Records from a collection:
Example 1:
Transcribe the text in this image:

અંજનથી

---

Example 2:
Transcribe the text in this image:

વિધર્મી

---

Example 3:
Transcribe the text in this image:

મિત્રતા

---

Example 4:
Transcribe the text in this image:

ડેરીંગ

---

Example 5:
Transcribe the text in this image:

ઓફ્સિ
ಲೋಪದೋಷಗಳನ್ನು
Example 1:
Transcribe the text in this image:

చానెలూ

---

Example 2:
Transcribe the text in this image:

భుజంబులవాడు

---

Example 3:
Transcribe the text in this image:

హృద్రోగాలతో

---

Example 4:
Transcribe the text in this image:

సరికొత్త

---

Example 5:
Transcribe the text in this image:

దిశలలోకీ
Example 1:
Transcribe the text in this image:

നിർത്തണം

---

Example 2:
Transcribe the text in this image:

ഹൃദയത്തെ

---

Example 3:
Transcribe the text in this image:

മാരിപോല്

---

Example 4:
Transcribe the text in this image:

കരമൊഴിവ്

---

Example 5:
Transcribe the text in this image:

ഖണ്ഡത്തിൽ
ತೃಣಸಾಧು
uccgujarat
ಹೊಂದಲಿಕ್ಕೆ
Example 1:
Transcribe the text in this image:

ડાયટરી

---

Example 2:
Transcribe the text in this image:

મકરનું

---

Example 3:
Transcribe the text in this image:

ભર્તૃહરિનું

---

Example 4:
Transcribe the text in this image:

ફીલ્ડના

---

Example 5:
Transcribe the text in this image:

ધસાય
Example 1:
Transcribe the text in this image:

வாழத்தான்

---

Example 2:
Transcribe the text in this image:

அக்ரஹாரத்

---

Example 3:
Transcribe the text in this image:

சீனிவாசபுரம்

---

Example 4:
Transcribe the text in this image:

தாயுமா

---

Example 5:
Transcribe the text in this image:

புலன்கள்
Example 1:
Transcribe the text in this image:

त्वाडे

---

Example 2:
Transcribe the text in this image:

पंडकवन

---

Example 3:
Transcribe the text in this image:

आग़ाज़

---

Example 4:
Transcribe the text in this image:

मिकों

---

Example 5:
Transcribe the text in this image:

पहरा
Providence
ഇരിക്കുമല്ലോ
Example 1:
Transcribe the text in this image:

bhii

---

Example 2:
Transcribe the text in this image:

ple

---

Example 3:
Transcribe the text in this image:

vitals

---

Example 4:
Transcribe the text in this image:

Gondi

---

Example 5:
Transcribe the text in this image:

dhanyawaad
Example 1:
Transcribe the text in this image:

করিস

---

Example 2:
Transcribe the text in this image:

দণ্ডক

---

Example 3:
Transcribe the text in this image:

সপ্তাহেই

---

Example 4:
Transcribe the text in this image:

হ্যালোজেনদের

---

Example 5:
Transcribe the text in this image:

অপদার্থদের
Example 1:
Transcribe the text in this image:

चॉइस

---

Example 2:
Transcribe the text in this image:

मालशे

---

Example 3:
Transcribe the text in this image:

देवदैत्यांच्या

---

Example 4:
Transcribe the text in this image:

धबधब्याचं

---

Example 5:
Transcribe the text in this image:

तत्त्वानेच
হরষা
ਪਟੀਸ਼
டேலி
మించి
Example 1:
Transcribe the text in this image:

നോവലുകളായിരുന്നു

GOAL OF THE EXERCISE:
Rewrite all the records above so that each "Example" becomes "Sample", and leave everything else unchanged.

RESPONSE TO THIS TASK:
Sample 1:
Transcribe the text in this image:

અંજનથી

---

Sample 2:
Transcribe the text in this image:

વિધર્મી

---

Sample 3:
Transcribe the text in this image:

મિત્રતા

---

Sample 4:
Transcribe the text in this image:

ડેરીંગ

---

Sample 5:
Transcribe the text in this image:

ઓફ્સિ
ಲೋಪದೋಷಗಳನ್ನು
Sample 1:
Transcribe the text in this image:

చానెలూ

---

Sample 2:
Transcribe the text in this image:

భుజంబులవాడు

---

Sample 3:
Transcribe the text in this image:

హృద్రోగాలతో

---

Sample 4:
Transcribe the text in this image:

సరికొత్త

---

Sample 5:
Transcribe the text in this image:

దిశలలోకీ
Sample 1:
Transcribe the text in this image:

നിർത്തണം

---

Sample 2:
Transcribe the text in this image:

ഹൃദയത്തെ

---

Sample 3:
Transcribe the text in this image:

മാരിപോല്

---

Sample 4:
Transcribe the text in this image:

കരമൊഴിവ്

---

Sample 5:
Transcribe the text in this image:

ഖണ്ഡത്തിൽ
ತೃಣಸಾಧು
uccgujarat
ಹೊಂದಲಿಕ್ಕೆ
Sample 1:
Transcribe the text in this image:

ડાયટરી

---

Sample 2:
Transcribe the text in this image:

મકરનું

---

Sample 3:
Transcribe the text in this image:

ભર્તૃહરિનું

---

Sample 4:
Transcribe the text in this image:

ફીલ્ડના

---

Sample 5:
Transcribe the text in this image:

ધસાય
Sample 1:
Transcribe the text in this image:

வாழத்தான்

---

Sample 2:
Transcribe the text in this image:

அக்ரஹாரத்

---

Sample 3:
Transcribe the text in this image:

சீனிவாசபுரம்

---

Sample 4:
Transcribe the text in this image:

தாயுமா

---

Sample 5:
Transcribe the text in this image:

புலன்கள்
Sample 1:
Transcribe the text in this image:

त्वाडे

---

Sample 2:
Transcribe the text in this image:

पंडकवन

---

Sample 3:
Transcribe the text in this image:

आग़ाज़

---

Sample 4:
Transcribe the text in this image:

मिकों

---

Sample 5:
Transcribe the text in this image:

पहरा
Providence
ഇരിക്കുമല്ലോ
Sample 1:
Transcribe the text in this image:

bhii

---

Sample 2:
Transcribe the text in this image:

ple

---

Sample 3:
Transcribe the text in this image:

vitals

---

Sample 4:
Transcribe the text in this image:

Gondi

---

Sample 5:
Transcribe the text in this image:

dhanyawaad
Sample 1:
Transcribe the text in this image:

করিস

---

Sample 2:
Transcribe the text in this image:

দণ্ডক

---

Sample 3:
Transcribe the text in this image:

সপ্তাহেই

---

Sample 4:
Transcribe the text in this image:

হ্যালোজেনদের

---

Sample 5:
Transcribe the text in this image:

অপদার্থদের
Sample 1:
Transcribe the text in this image:

चॉइस

---

Sample 2:
Transcribe the text in this image:

मालशे

---

Sample 3:
Transcribe the text in this image:

देवदैत्यांच्या

---

Sample 4:
Transcribe the text in this image:

धबधब्याचं

---

Sample 5:
Transcribe the text in this image:

तत्त्वानेच
হরষা
ਪਟੀਸ਼
டேலி
మించి
Sample 1:
Transcribe the text in this image:

നോവലുകളായിരുന്നു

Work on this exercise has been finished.